Stored data
--- START ---
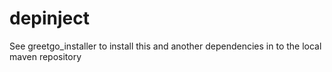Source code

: # depinject

See greetgo_installer to install this and another dependencies in to the local maven repository
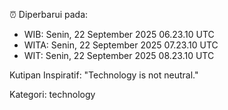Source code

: ⏰ Diperbarui pada:
- WIB: Senin, 22 September 2025 06.23.10 UTC
- WITA: Senin, 22 September 2025 07.23.10 UTC
- WIT: Senin, 22 September 2025 08.23.10 UTC

Kutipan Inspiratif:
"Technology is not neutral."


Kategori: technology

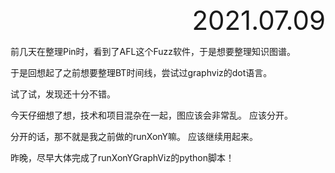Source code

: <div style="text-align:right; font-size:3em;">2021.07.09</div>

前几天在整理Pin时，看到了AFL这个Fuzz软件，于是想要整理知识图谱。

于是回想起了之前想要整理BT时间线，尝试过graphviz的dot语言。

试了试，发现还十分不错。

今天仔细想了想，技术和项目混杂在一起，图应该会非常乱。
应该分开。

分开的话，那不就是我之前做的runXonY嘛。
应该继续用起来。

昨晚，尽早大体完成了runXonYGraphViz的python脚本！
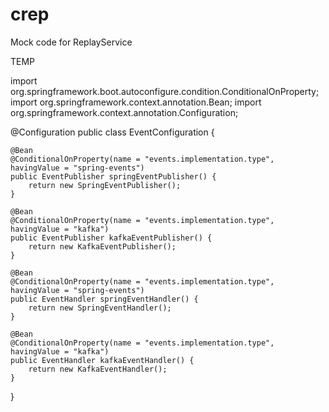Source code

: # crep
Mock code for ReplayService

TEMP

import org.springframework.boot.autoconfigure.condition.ConditionalOnProperty;
import org.springframework.context.annotation.Bean;
import org.springframework.context.annotation.Configuration;

@Configuration
public class EventConfiguration {

    @Bean
    @ConditionalOnProperty(name = "events.implementation.type", havingValue = "spring-events")
    public EventPublisher springEventPublisher() {
        return new SpringEventPublisher();
    }

    @Bean
    @ConditionalOnProperty(name = "events.implementation.type", havingValue = "kafka")
    public EventPublisher kafkaEventPublisher() {
        return new KafkaEventPublisher();
    }

    @Bean
    @ConditionalOnProperty(name = "events.implementation.type", havingValue = "spring-events")
    public EventHandler springEventHandler() {
        return new SpringEventHandler();
    }

    @Bean
    @ConditionalOnProperty(name = "events.implementation.type", havingValue = "kafka")
    public EventHandler kafkaEventHandler() {
        return new KafkaEventHandler();
    }
}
--- END ---
What the exercise asks:
Extract every line above containing the word "return".

Answer to this task:
        return new SpringEventPublisher();
        return new KafkaEventPublisher();
        return new SpringEventHandler();
        return new KafkaEventHandler();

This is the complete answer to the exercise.